B. Hernández Abreu*.- Esta exclamación, de invocación frecuente por la madre de un amigo, viene a cuento en esta profesión de leyes en la que ciertamente acostumbramos a ver de todo. Tanto que a veces albergamos la sospecha de que nos queda poco por ver. Sin embargo la vida real supera, y en ocasiones con creces, a la ficción; la necesidad contribuye a agudizar el ingenio y la picaresca alumbra soluciones imaginativas, rebuscadas, bordeando la legalidad unas veces o vulnerándola, directa u oblicuamente, otras tantas.
Un claro ejemplo de ello lo encontramos en el paso de los matrimonios de conveniencia (casi siempre con un contrayente extranjero) a los divorcios de conveniencia si otro fin que el de evitar o eludir la ejecución patrimonial por las deudas impagadas. Resultan ser divorcios de apariencia legal pero de fondo fraudulento por cuanto no suponen sino una clara manifestación de un fraude a la ley. La pareja de “divorciados” continúa con su convivencia habitual (buena o mala, la de siempre) con la salvedad de que uno de los cónyuges cambia su lugar de empadronamiento; para ello es indistinto su régimen económico pues lo único determinante de la ruptura matrimonial son las deudas contraídas por el matrimonio o por uno de los cónyuges.

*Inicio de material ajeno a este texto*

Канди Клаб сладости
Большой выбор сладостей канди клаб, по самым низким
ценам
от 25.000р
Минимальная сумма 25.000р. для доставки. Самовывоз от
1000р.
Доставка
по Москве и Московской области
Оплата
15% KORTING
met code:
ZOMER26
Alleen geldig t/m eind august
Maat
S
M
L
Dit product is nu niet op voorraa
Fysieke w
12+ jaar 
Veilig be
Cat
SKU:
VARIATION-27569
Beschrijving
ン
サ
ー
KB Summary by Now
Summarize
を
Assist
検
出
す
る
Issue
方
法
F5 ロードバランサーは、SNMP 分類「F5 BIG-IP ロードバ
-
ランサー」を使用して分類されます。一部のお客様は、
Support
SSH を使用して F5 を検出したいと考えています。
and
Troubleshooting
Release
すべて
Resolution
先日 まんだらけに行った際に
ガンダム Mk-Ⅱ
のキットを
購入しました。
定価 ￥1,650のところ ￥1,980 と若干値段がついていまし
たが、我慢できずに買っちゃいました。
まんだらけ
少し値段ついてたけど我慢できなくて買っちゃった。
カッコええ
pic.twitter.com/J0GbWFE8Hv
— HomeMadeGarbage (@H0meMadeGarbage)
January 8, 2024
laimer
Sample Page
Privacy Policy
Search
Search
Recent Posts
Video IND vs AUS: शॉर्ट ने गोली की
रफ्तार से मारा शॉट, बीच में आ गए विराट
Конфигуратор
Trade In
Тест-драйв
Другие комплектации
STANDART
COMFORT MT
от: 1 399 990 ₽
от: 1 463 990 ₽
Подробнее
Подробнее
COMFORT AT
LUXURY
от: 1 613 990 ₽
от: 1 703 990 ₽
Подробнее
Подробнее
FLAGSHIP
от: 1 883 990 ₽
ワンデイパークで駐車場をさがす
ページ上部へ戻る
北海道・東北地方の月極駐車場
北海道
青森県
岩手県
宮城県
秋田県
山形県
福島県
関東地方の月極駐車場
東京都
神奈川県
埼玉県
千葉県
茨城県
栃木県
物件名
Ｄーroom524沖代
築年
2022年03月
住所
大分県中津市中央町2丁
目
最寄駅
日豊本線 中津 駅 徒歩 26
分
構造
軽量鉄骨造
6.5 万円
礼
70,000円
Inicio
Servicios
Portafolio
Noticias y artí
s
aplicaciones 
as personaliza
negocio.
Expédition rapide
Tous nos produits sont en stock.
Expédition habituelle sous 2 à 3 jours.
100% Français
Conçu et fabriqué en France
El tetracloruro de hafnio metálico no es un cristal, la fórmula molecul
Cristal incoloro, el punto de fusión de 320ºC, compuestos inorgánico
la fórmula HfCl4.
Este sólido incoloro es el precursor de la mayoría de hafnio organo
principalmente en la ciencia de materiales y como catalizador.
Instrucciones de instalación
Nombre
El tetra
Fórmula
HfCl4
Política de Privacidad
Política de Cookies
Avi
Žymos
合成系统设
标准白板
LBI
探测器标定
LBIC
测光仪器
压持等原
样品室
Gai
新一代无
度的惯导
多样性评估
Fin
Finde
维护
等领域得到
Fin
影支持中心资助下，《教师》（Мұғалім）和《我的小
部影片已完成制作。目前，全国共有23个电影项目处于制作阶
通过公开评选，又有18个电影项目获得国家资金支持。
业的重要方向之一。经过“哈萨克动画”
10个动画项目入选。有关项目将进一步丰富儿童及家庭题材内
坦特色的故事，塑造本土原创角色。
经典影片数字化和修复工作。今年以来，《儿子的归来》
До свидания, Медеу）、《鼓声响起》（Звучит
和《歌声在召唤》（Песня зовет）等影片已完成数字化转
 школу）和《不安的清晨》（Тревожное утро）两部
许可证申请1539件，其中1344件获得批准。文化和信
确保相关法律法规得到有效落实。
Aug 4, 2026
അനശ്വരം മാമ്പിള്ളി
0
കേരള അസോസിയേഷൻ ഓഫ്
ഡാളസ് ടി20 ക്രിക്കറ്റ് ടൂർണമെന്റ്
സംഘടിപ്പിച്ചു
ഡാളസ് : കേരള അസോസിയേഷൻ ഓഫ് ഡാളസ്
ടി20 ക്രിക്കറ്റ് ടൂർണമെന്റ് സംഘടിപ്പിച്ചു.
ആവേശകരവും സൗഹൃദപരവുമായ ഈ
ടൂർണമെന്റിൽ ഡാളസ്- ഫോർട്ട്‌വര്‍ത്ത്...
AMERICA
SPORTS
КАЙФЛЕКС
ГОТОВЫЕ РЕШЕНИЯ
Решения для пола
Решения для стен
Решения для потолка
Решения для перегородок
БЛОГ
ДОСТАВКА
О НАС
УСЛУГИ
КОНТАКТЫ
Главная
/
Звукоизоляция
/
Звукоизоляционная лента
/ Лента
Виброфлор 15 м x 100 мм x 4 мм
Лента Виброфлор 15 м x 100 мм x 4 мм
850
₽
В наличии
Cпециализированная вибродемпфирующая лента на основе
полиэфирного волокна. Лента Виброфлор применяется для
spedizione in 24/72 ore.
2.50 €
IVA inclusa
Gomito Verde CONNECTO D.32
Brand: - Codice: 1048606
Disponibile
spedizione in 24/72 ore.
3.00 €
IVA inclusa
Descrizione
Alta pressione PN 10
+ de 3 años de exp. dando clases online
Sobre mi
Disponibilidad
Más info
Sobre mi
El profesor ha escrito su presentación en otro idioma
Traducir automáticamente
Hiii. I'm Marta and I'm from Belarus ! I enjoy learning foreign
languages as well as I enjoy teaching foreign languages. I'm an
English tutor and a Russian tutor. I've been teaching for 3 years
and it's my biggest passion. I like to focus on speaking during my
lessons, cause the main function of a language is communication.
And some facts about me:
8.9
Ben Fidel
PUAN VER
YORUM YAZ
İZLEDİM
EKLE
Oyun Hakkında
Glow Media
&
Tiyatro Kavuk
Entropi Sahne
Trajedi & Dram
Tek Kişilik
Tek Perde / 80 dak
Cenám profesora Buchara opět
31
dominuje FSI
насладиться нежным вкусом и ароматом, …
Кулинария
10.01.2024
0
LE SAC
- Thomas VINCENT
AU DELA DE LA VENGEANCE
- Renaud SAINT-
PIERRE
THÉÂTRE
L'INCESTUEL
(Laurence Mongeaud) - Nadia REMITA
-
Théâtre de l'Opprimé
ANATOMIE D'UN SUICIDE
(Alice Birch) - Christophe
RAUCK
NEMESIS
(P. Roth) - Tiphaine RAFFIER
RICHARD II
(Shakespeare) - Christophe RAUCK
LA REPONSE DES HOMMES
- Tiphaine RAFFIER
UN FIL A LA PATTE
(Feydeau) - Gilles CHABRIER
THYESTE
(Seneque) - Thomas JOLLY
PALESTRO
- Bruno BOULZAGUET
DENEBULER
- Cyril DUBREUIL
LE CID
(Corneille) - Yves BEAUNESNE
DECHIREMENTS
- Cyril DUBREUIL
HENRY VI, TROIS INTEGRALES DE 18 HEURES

Quienes recurren a este tipo de estrategias legales son en su mayoría empresarios o trabajadores autónomos que tuvieron que cesar en su negocio o actividad y además acumulan deudas. Por Ley se considera que el patrimonio de los cónyuges pertenece a ambos, si contrajeron matrimonio en régimen de sociedad de gananciales o a cada uno de ellos, en caso de separación patrimonial. Sin embargo una deuda puede embargar todo el patrimonio familiar.
A los abogados de familia que asumen la dirección letrada del divorcio de mutuo acuerdo no se les informa de la verdadera finalidad que con este se persigue. Sin embargo, hilando fino se puede intuir que estos divorcios con un acuerdo regulador tan beneficioso para uno de los cónyuges (que incluye una sustanciosa pensión de alimentos, una pensión compensatoria desproporcionada o bien la titularidad de algún bien inmueble) no es por mero altruismo o generosidad por parte del otro cónyuge.
En estos casos hay q advertir que el real problema de estos divorcios de conveniencia es la altísima probabilidad de incurrir en un delito de alzamiento de bienes, contemplado en el Código Penal y castigado con penas de uno a cuatro años de cárcel.
Los abogados no juzgamos a nuestros clientes, esa es la labor de los jueces. Nuestro trabajo se ciñe a asesorar según las circunstancias que nos plantean los clientes para evitarles que el remedio sea peor que la enfermedad, y en el caso de los divorcios de conveniencia advertirles que las consecuencias del mismo pueden acarrear pena de cárcel en el peor de los casos.
*Beatriz Hernández Abreu es directora del buffete Hernández Abreu Abogados.